夏棠的手指轻轻的穿过池衡密如云鸦的青丝,滑落再挽上指尖,随后顺着他的下颌一路往下。
纤细的食指搅上了他随意系住的衣带上,轻轻一勾。
男人的胸膛如同白玉雕刻而成,白皙的润泽均匀。
池衡身子微微紧绷着,僵硬极了,他全身上下都写满了抗拒,可夏棠却没有要停下来的意思。

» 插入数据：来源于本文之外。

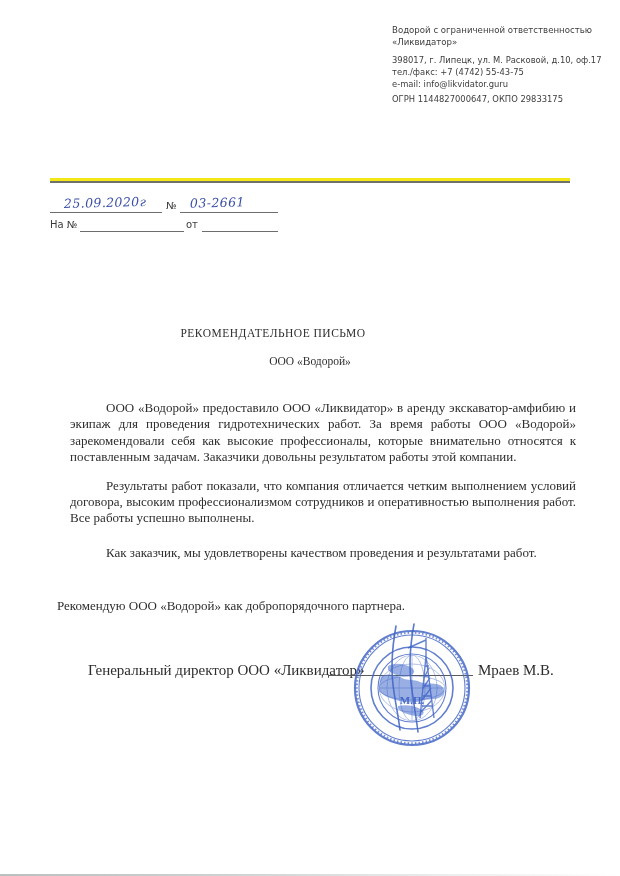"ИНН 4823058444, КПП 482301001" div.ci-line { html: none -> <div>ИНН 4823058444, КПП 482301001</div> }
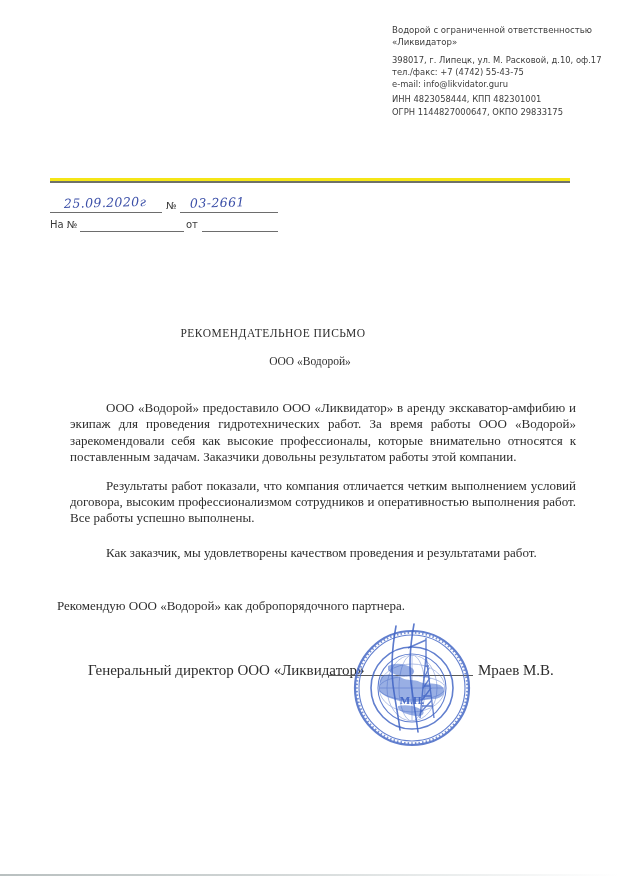"М.П." .stamp { left: 346px -> 356px }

一只手隔着丝绸的衣物抱紧了他的窄腰,一只手划入衣襟。
刹那间,池衡呼吸一紧。
他作势就要推开夏棠。
可夏棠却先一步捏住了他的下颌,迫使他张开了嘴。
夜未阑,烛影淡绯。
池衡眸中的冷意散却。
俩人交来缠去万分缱绻恣意,几乎忘却了呼吸,忘却了所有。
俩人丝丝缕缕的黑发缠绕,紧拥中夏棠那生疏的一吻却让池衡几近窒息。
此刻的池衡全然没了平日里的冷傲和目空一切。
他双手青筋毕露,额头汗水一路滚落,又隐没在了深处。
银白的锦衾凌乱。
池衡低沉又颤抖的嗓音响起,“可……可以了!”
夏棠眼底的池衡露出了所见最美的样子。
她按着他,嗓音带着显而易见的威胁,“还要我弄吗?”
池衡瞥了她一眼,一拳砸了过来。
这一次夏棠却是轻而易举的躲开了。
她握着池衡软绵无力的手,“随我去西越吧。”
池衡轻哼一声,侧过脸去不看夏棠,“我不去!”
他不放心自家主子。
“西越主上身边能人辈出,供她驱使之人不止你一个,而主子只有我可信任,要来也是你到东夷。”
“主子定会许你高官厚禄!”
夏棠不为所动。
池衡见她眼底闪过一抹愁云。
他皱起了眉头,“听见了吗?”
“不行!挞颜当初在刀上喂毒,主子如今毒发生命危在旦夕,我不能离开!”
池衡一僵。
夏棠也是一僵。
四目相对,在各自的眼里看到了许许多多的陌生情潮和复杂。
“所以,这才是她没有来东夷的原因?她真的快死了?”
夏棠点了点头,动作未停,也不复先前的温柔了。
池衡猝不及防的哼了一声。
真真正正的成为了夏棠的男人。
许久之后他无力的躺在榻间,无视那一片狼藉。
平息之后池衡挣扎着就他要去将这个消息告诉牧兰渊。
夏棠知道是自己说漏嘴了,真说漏还是假说漏却只有她自己才知道。、
私心里,她也不想池衡因此伤神,也不想主子走得无声无息。
知道的人多了总会有办法的不是吗?
池衡跌了回去,他抬眼惊愕的看向夏棠:“你怎么还来?”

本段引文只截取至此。